This repository will include:

1. Maternal Outcomes (disease-related outcomes, depression, social support, breastfeeding and pregnancy-related outcomes):

* Obtained via interviews, surveys, and medical record review during pregnancy planning, pregnancy (Baseline and 36w gestation) and postpartum (1, 4, 8, 12M)
* Maternal radiographic information will be collected from data available in the medical records. \[Radiographic information will be information captured from the medical record, not obtained during the study visits. No radiology exams will be conducted as part of this research study. If deemed necessary for the subject's routine clinical care, the investigators will record the results of an MRI within 12M postpartum.\]
2. Infant Outcomes (growth, development, immunization, infection, breastfeeding, etc.)
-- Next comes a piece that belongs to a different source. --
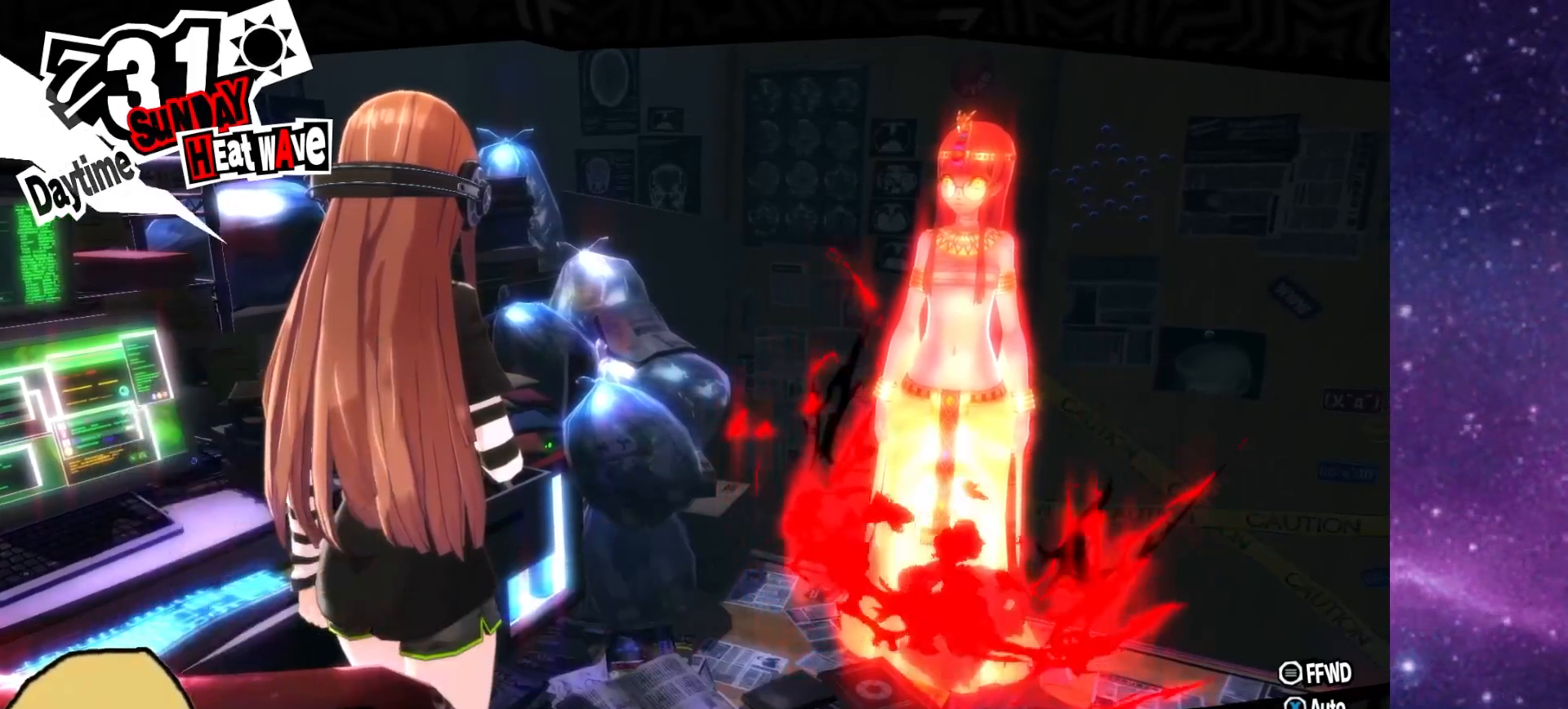
{"dt_ms": 500, "buttons": ["R1"], "left_stick": "center", "right_stick": "center", "events": [[50, "R1", "up"], [167, "L1", "up"], [167, "L2", "up"], [167, "R1", "down"], [267, "R1", "up"], [317, "L1", "down"], [317, "L2", "down"], [433, "R1", "down"], [450, "L1", "up"], [450, "L2", "up"]]}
* Obtained via medical record review (up to 12M)
* Monitored via maternal completion of the Ages and Stages Questionnaires-Version 3 (ASQ3) to track infant development outcomes (communication, gross motor, fine motor, problem solving, and person-social) at 2, 4, 6, 8, 10, and 12M of age.
3. Biospecimen Collection, Storage \& Later Batch Analysis:

* Maternal blood samples will be collected for up to the following time points: Baseline (including if planning pregnancy), 3M gestation, 6M gestation, 8M gestation, 1M postpartum, 3M postpartum, and 6M postpartum. Samples will be processed and stored as serum, plasma and peripheral blood mononuclear cells (PBMCs).
* Serial breastmilk samples will be collected, for both before and after treatment if applicable, and up to 2-3 years postpartum. These samples will be used to determine the concentrations of medications in breastmilk relative to maternal serum.
* Serial maternal and infant gut microbiome samples will be collected before and after treatment (anytime during the lactation period which can extend up to 2-3 years postpartum) to determine the effect of mAb treatment on gut microbial populations in mothers and infants. Mothers will be asked to complete food frequency questionnaires for themselves and their infants at the time of each sample collection.
* Maternal vaginal swab sample will be collected in their 36 weeks of gestation (OR 8M pregnancy) to determine the effect of mAb treatment on vaginal microbial populations in mothers. Mothers will be asked to complete questionnaires regarding their diet and medication for themselves at the time of each sample collection.
* Serial maternal blood samples will be collected (including before and post treatment) anytime up to 2-3 years postpartum. These samples will be used to determine concentrations of medications in breastmilk relative to serum and to determine the effect of maternal treatment on mother and infant gut microbiome.

* Timing of sample collection for participants treated with mAb will depend on the treatment type, dosing and infusion schedule.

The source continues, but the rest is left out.